## Article
It looks like that particular MEDIATEK wireless is unsupported on FreeBSD. MT7961 runs on Linux with the mt7921e driver. In the FreeBSD source there is no trace of a mt79xx driver.

To get wireless on FreeBSD you need a supported internal PCI or external USB device.


----------



## egoholic (Aug 4, 2022)

T-Daemon said:


> It looks like that particular MEDIATEK wireless is unsupported on FreeBSD. MT7961 runs on Linux with the mt7921e driver. In the FreeBSD source there is no trace of a mt79xx driver.
> 
> To get wireless on FreeBSD you need a supported internal PCI or external USB device.


How I can check in a store with smartphone if particular USB wifi device will work fine with FreeBSD or I need to bring the notebook to the store and just test it? What the procedure for such a test, will a USB device be recognised by FreeBSD and automagicaly setted up, or I need to perform some setup in a terminal? Where I can fine such info? In the FreeBSD handbook I found only info about network devices setup during installation process.


----------



## elgrande (Aug 4, 2022)

egoholic said:


> How I can check in a store with smartphone if particular USB wifi device will work fine with FreeBSD or I need to bring the notebook to the store and just test it? What the procedure for such a test, will a USB device be recognised by FreeBSD and automagicaly setted up, or I need to perform some setup in a terminal? Where I can fine such info? In the FreeBSD handbook I found only info about network devices setup during installation process.


https://www.freebsd.org/releases/13.1R/hardware/ has a section '3.4. Wireless Network Interfaces', you could check against this to be safe.


----------



## T-Daemon (Aug 4, 2022)

Other supported wireless cards not mentioned in the 13.1-RELEASE hardware notes, like iwlwifi(4), can be viewed by searching the manual page databases: `apropos wireless`.

iwlwifi supported devices, full list.


----------



## Voltaire (Aug 4, 2022)

egoholic said:


> How I can check in a store with smartphone if particular USB wifi device will work fine with FreeBSD or I need to bring the notebook to the store and just test it? What the procedure for such a test, will a USB device be recognised by FreeBSD and automagicaly setted up, or I need to perform some setup in a terminal? Where I can fine such info? In the FreeBSD handbook I found only info about network devices setup during installation process.


What I always do is use a cheap WiFi range extender and then connect it to my desktop with a LAN (ethernet) cable. The advantage of an extender is that you have *faster and more reliable internet speeds* than with a USB dongle. This is an ideal solution for a _desktop_ system.

If you usually work in the same place with your notebook, it can also be an ideal solution for a notebook, if the notebook has an ethernet port. You should of course ensure that the WiFi extender you purchase has an ethernet output.

In my experience, NetBSD has excellent support for USB Wi-Fi dongles. FreeBSD should take a look at how NetBSD pulls this off.


----------



## T-Daemon (Aug 6, 2022)

T-Daemon said:


> To get wireless on FreeBSD you need a supported internal PCI or external USB device.


egoholic, another option, without the need of purchasing new hardware, could be net/wifibox-alpine (there is support for the MEDIATEK MT79xx). For details see wifibox(8) manual.

When installation from port, choose FLAVOR mediatek, when pkg, wifibox-alpine-mediatek.


----------

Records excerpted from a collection
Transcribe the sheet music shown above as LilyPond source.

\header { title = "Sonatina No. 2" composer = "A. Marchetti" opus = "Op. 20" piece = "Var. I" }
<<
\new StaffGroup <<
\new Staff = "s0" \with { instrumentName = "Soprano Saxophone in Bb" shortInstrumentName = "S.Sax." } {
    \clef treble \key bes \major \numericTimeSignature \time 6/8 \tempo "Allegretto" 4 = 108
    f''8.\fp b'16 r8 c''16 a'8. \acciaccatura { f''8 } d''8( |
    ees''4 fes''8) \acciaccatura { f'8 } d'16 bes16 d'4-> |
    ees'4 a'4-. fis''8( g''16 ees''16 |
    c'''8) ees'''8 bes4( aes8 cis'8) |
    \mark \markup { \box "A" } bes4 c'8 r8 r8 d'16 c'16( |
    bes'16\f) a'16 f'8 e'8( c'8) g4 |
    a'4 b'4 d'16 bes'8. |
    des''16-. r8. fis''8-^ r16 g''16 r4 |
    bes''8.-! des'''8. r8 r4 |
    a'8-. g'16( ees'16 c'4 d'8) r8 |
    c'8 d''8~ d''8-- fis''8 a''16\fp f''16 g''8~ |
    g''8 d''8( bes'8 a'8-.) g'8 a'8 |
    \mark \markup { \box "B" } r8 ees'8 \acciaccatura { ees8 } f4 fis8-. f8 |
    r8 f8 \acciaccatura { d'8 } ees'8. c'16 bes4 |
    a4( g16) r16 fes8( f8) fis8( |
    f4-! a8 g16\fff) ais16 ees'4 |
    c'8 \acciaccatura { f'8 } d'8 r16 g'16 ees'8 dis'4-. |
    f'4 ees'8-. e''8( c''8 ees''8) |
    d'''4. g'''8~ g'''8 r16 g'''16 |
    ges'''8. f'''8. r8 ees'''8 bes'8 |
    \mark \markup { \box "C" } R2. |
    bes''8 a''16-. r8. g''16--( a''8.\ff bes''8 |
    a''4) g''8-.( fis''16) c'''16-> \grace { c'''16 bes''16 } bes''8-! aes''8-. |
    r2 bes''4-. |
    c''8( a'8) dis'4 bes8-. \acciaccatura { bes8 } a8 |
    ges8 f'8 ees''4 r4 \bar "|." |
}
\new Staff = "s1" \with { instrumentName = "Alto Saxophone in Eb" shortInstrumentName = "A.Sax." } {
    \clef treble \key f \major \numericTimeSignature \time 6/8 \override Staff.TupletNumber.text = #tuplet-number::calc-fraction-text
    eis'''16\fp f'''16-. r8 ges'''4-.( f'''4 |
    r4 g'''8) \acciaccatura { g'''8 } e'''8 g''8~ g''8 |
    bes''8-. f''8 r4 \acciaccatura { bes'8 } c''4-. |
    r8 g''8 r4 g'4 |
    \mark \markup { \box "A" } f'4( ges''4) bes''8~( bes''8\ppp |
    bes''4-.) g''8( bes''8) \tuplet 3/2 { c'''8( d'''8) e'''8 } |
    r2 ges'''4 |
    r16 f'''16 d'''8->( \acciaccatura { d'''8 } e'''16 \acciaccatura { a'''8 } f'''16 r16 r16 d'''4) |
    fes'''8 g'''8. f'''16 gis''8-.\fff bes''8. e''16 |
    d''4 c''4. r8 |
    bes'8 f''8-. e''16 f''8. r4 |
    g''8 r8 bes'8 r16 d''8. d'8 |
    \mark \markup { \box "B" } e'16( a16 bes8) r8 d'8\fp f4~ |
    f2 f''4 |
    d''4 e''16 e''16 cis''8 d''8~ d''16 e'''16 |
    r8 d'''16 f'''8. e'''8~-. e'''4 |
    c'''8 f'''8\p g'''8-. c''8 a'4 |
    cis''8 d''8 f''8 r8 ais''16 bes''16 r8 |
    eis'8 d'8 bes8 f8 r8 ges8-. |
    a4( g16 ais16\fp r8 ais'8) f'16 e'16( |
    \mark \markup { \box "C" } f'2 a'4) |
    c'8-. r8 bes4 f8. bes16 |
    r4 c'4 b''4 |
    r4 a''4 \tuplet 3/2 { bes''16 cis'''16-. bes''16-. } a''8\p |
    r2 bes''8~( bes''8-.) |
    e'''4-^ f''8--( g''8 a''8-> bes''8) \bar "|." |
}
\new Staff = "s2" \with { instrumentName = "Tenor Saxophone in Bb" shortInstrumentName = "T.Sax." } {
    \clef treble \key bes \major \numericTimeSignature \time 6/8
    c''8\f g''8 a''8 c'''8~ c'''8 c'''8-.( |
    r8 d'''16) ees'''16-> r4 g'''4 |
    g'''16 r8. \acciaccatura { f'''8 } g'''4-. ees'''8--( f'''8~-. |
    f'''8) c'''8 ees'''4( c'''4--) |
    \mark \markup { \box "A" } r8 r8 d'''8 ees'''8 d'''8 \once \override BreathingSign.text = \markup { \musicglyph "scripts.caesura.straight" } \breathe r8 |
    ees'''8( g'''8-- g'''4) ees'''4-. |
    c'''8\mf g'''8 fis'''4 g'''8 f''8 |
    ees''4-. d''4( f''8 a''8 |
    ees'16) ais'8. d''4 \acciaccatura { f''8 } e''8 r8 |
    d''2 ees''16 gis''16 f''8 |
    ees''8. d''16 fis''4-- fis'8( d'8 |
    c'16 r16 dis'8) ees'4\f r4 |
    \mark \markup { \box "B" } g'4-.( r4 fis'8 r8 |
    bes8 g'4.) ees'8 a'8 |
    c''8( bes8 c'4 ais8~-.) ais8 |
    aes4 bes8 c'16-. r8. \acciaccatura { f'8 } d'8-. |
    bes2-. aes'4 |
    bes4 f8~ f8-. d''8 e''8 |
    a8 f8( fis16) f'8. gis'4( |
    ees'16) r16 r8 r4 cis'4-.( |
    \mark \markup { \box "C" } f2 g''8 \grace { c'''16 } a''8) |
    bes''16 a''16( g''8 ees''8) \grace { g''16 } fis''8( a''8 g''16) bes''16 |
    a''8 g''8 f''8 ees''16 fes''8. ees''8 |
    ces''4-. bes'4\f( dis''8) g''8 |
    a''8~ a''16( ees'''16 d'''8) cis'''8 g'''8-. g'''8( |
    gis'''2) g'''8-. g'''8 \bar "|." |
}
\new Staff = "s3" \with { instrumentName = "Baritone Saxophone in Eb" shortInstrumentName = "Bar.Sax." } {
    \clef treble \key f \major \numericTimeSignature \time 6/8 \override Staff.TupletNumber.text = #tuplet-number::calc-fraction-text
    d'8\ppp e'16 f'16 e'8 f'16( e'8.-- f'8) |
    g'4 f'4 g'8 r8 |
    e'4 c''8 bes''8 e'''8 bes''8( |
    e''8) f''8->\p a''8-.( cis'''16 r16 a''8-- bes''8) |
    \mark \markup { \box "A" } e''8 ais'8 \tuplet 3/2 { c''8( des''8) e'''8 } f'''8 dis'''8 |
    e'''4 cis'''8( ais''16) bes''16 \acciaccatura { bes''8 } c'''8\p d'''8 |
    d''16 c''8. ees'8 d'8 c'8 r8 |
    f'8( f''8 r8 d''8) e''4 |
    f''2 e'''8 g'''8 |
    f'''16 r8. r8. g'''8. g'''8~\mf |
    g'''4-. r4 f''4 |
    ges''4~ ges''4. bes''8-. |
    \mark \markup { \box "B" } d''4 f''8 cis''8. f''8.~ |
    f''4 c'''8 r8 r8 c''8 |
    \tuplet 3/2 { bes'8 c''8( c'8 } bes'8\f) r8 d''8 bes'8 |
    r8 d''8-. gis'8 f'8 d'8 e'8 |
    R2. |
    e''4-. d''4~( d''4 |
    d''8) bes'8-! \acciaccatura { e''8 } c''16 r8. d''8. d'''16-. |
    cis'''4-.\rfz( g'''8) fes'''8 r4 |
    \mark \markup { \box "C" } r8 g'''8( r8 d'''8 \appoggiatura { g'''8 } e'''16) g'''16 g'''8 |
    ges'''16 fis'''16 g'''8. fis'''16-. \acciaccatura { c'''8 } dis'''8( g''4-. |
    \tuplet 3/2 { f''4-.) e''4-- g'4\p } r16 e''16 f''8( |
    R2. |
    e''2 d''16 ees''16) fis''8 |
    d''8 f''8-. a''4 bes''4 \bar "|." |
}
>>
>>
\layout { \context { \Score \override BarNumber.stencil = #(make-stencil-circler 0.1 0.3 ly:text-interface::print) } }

## Given instruction
Please answer these questions about the FreeBSD wireless thread, one line each:
(a) Which Linux driver runs the MT7961?
(b) What is the title of the section on the 13.1R hardware page that one reply suggests checking?
(c) Which package name should be chosen when installing wifibox-alpine with pkg?

## Written answer
(a) mt7921e
(b) 3.4. Wireless Network Interfaces
(c) wifibox-alpine-mediatek